MineRL BASALT is an RL competition on solving human-judged tasks. The tasks in this competition do not have a pre-defined reward function: the goal is to produce trajectories that are judged by real humans to be effective at solving a given task.
Mario AI was a benchmark environment for reinforcement learning. The gameplay in Mario AI, as in the original Nintendo’s version, consists in moving the controlled character, namely Mario, through two-dimensional levels, which are viewed sideways. Mario can walk and run to the right and left, jump, and (depending on which state he is in) shoot fireballs. Gravity acts on Mario, making it necessary to jump over cliffs to get past them. Mario can be in one of three states: Small, Big (can kill enemies by jumping onto them), and Fire (can shoot fireballs).
A rich, extensible and efficient environment that contains 45,622 human-designed 3D scenes of visually realistic houses, ranging from single-room studios to multi-storied houses, equipped with a diverse set of fully labeled 3D objects, textures and scene layouts, based on the SUNCG dataset (Song et.al.)

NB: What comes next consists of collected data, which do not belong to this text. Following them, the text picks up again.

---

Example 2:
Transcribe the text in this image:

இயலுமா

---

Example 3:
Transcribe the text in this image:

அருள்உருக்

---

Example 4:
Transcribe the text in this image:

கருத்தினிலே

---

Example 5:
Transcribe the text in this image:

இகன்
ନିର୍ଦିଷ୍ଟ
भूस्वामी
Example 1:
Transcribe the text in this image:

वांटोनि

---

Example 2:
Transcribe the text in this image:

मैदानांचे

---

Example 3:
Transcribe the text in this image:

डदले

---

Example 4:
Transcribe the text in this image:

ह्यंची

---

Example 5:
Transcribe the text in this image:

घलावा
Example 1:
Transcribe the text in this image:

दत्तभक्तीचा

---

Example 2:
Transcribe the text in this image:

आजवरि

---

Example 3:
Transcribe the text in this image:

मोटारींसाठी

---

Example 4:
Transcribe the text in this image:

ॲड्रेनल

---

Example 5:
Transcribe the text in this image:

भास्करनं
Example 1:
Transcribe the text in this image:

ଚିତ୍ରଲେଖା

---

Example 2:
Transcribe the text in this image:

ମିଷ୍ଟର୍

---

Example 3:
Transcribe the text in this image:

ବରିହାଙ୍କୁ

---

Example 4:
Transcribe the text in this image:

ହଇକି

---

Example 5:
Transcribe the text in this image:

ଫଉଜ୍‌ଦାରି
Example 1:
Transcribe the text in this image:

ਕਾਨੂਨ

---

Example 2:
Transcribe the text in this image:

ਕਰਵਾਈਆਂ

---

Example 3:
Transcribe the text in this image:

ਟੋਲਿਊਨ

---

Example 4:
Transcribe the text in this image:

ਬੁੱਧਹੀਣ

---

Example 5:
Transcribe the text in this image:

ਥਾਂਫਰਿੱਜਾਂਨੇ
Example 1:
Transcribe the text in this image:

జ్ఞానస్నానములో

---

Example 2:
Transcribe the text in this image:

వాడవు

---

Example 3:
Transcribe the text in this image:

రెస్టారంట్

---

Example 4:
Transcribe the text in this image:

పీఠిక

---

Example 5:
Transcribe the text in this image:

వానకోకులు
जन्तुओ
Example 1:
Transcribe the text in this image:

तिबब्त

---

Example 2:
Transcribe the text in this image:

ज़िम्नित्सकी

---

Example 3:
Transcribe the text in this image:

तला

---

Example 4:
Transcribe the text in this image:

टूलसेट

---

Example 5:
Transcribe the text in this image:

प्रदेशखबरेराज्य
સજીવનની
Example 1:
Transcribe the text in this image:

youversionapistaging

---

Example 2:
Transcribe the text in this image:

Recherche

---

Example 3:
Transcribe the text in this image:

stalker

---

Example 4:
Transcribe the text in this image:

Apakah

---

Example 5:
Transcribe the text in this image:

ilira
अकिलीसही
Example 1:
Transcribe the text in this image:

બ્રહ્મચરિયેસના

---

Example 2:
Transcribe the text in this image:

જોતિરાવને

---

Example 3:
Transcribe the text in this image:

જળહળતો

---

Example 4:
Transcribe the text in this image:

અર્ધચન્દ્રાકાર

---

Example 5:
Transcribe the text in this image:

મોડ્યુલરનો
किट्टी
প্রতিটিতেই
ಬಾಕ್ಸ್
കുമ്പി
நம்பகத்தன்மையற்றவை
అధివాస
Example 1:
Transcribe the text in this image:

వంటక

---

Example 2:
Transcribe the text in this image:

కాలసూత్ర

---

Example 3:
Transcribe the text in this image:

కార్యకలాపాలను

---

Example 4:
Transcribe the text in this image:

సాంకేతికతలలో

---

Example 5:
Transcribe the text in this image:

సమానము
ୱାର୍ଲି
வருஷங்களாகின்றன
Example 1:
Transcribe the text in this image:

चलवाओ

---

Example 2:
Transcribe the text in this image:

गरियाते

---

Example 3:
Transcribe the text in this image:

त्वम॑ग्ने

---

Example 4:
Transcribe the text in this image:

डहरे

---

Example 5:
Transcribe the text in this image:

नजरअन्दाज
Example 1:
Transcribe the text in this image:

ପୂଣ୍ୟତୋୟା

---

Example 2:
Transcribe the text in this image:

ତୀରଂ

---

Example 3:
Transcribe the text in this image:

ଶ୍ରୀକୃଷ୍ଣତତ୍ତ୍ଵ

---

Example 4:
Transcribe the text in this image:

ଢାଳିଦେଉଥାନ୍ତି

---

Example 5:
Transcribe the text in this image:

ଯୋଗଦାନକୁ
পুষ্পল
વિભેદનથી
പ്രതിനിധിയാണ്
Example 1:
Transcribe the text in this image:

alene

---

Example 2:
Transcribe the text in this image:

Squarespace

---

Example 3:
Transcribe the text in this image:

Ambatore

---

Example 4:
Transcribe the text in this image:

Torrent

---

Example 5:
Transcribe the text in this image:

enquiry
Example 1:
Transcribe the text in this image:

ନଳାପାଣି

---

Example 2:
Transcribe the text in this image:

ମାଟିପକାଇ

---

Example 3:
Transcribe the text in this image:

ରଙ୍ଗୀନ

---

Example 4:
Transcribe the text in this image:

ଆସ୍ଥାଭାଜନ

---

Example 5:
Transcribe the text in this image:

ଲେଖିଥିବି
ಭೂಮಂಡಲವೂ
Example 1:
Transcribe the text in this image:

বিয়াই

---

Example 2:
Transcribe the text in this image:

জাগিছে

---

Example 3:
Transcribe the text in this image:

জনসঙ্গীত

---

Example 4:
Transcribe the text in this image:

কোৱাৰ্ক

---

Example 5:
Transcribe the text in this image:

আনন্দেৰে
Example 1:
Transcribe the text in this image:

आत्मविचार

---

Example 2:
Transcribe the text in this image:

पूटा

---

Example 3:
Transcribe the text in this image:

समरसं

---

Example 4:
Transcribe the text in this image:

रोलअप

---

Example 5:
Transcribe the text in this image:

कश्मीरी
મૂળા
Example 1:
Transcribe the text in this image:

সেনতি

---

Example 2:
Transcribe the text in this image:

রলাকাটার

The StarCraft Multi-Agent Challenges+ requires agents to learn completion of multi-stage tasks and usage of environmental factors without precise reward functions. The previous challenges (SMAC) recognized as a standard benchmark of Multi-Agent Reinforcement Learning are mainly concerned with ensuring that all agents cooperatively eliminate approaching adversaries only through fine manipulation with obvious reward functions. This challenge, on the other hand, is interested in the exploration capability of MARL algorithms to efficiently learn implicit multi-stage tasks and environmental factors as well as micro-control. This study covers both offensive and defensive scenarios. In the offensive scenarios, agents must learn to first find opponents and then eliminate them. The defensive scenarios require agents to use topographic features. For example, agents need to position themselves behind protective structures to make it harder for enemies to attack.

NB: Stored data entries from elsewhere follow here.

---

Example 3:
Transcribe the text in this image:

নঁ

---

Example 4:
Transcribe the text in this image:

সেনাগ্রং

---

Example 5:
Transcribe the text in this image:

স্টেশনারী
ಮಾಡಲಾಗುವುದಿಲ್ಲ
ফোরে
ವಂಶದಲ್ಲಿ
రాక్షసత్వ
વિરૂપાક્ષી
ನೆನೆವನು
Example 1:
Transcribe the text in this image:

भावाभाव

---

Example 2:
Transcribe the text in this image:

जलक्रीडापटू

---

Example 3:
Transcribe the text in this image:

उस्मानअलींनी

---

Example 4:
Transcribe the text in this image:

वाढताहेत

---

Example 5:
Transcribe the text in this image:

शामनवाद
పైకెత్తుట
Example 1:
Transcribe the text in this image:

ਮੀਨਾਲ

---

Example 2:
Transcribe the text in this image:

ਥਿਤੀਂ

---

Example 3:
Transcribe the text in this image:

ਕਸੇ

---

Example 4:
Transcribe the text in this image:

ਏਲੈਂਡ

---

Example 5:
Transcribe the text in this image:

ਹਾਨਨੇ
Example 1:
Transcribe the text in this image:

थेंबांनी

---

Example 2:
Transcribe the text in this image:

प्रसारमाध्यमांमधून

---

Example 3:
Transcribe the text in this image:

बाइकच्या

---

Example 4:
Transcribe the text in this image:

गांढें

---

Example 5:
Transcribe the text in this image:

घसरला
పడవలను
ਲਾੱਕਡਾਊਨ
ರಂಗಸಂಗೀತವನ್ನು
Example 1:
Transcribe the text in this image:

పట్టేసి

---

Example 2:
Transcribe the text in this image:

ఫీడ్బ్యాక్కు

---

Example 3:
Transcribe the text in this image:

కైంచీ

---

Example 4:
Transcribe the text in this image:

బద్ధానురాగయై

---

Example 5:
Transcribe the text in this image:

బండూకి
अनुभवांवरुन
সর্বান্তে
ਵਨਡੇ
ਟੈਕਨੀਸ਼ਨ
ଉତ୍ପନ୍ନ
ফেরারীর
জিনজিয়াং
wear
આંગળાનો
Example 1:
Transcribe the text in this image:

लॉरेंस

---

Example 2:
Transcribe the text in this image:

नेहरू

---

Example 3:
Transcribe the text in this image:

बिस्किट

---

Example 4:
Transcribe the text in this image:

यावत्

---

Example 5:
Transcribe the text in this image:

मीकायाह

CHALET is a 3D house simulator with support for navigation and manipulation. Unlike existing systems, CHALET supports both a wide range of object manipulation, as well as supporting complex environemnt layouts consisting of multiple rooms. The range of object manipulations includes the ability to pick up and place objects, toggle the state of objects like taps or televesions, open or close containers, and insert or remove objects from these containers. In addition, the simulator comes with 58 rooms that can be combined to create houses, including 10 default house layouts. CHALET is therefore suitable for setting up challenging environments for various AI tasks that require complex language understanding and planning, such as navigation, manipulation, instruction following, and interactive question answering.
Griddly is an environment for grid-world based research. Griddly provides a highly optimized game state and rendering engine with a flexible high-level interface for configuring environments. Not only does Griddly offer simple interfaces for single, multi-player and RTS games, but also multiple methods of rendering, configurable partial observability and interfaces for procedural content generation.